Before I address some of the criticisms, I want to stress that MMT is far more descriptive than it is prescriptive. Although it is used to justify programs like a Federal Jobs Guarantee, MMT itself is a politically neutral idea. MMT is a description of how monetary systems work, while policy like the Federal Jobs Guarantee is a prescription of what to do with these revelations. Many critiques are aimed at these prescriptive implications, arguing why MMT may not be applicable to policy, even if many pieces of its underlying theory are accurate.
N. Gregory Mankiw, a macroeconomist at Harvard, has written a working paper for the National Bureau of Economic Research called “A Skeptic’s Guide to Modern Monetary Theory”.One of the most striking criticisms he raises is that he worries MMT could have us fall into a feedback loop that would devastate our financial systems. According to MMT, this should not happen with proper fiscal policy, but he leads this into another large critique which perhaps should be taken seriously. The federal government as an apparatus is not the fastest thing in the world, and the economy moves pretty quickly by comparison. He concludes his paper by stating that while theoretically the government could act as an ultimate resource manager, in reality, this is probably too complex with all the bureaucratic layers involved. In other words, Mankiw does not seem to disdain the concept but sees it as ultimately impractical—one of those ideas that sounds good on paper but is too difficult to implement properly. This is where his concern about information seems more legitimate; if the government is over its inflation target and cannot act fast enough to reduce spending or raise taxes, the US dollar may become unstable.
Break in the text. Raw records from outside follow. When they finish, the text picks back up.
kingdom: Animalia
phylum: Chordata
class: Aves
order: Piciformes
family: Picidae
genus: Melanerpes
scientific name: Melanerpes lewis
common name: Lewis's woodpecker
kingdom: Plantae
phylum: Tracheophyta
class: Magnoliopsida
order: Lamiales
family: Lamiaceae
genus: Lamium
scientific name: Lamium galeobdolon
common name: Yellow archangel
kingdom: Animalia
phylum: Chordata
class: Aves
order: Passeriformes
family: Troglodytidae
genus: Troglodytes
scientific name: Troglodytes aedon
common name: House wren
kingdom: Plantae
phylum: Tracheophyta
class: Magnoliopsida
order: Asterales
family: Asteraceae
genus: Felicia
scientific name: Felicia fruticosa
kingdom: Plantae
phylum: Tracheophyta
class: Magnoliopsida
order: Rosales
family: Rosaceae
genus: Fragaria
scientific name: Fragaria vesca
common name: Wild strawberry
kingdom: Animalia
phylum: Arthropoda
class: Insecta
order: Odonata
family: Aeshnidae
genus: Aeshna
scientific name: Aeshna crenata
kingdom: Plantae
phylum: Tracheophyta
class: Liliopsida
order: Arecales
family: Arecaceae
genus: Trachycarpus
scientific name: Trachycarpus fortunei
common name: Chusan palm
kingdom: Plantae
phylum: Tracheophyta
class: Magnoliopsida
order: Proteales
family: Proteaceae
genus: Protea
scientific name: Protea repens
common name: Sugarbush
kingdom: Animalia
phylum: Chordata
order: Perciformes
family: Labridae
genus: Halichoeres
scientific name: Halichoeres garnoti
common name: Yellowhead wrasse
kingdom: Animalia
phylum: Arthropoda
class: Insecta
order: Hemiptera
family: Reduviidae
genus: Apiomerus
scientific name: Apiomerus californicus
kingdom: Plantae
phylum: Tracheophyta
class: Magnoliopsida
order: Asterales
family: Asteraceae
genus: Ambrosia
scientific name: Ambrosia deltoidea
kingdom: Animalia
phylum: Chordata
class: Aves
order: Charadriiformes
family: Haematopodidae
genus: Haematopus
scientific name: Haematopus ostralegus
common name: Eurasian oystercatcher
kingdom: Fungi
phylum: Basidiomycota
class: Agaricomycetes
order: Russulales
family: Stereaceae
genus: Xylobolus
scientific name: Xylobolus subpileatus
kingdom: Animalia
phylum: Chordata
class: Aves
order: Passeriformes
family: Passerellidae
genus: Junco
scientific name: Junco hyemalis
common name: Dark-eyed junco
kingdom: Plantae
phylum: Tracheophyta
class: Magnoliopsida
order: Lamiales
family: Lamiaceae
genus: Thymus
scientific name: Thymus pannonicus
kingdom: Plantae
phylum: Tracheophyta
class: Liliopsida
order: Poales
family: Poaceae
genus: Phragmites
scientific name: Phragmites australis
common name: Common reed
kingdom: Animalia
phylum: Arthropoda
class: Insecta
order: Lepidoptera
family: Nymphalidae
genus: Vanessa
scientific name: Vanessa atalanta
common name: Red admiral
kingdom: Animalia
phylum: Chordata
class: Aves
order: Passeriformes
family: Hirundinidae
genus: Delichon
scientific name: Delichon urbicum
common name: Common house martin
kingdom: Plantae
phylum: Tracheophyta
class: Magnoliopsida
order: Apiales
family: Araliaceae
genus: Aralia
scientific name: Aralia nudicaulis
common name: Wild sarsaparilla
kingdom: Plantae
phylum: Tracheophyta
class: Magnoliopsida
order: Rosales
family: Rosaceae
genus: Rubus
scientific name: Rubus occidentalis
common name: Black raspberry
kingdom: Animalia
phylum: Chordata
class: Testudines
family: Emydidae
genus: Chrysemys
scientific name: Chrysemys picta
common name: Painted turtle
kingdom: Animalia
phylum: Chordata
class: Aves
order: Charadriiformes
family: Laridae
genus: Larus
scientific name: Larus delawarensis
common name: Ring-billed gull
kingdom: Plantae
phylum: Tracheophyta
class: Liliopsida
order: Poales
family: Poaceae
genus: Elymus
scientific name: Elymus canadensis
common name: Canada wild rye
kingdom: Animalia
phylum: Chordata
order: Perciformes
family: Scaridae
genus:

Gerald Epstein wrote an entire book critical of MMT. His critiques were not so much based in theory but more based on presentation and practical implementation. Epstein thinks that most MMT advocates encourage higher spending and deficits without specifying on what that money should be spent. This is a rather nebulous claim, so I do not think this one should be regarded too seriously. However, he does raise some legitimate points. Epstein believes that MMT is a privilege afforded to richer, more powerful countries and inherently barred from poor or developing nations. He says that rich countries whose currency is accepted internationally can run up large deficits without fear of consequence, but this is not something most of the world can claim. He also argues against creating low interest rates, as it can cause the financial sector to behave recklessly and stir up crises. In other words, if the interest rate is kept low, Wall Street may engage in more high-risk transactions that jeopardize the economy, just as they did in 2008. This is somewhat true, but MMT and regulating the financial sector are not contradictory issues. Indeed, tight regulatory mechanisms, low interest rates, and engaging in MMT are all possible simultaneously. But we should take heed of his warning and realize that the country perhaps should not engage in MMT before tightening laws on the financial sector. The final main critique Epstein makes of MMT is that while he thinks it could work in the United States, the window to use it is likely shrinking. The US dollar is a powerful currency, and because of its wide acceptance, the US can borrow cheaply when a crisis comes and still keep interest rates low. Yet this may not last forever. Epstein believes we are trending towards a multi-currency system, and when that happens, MMT will become less and less viable.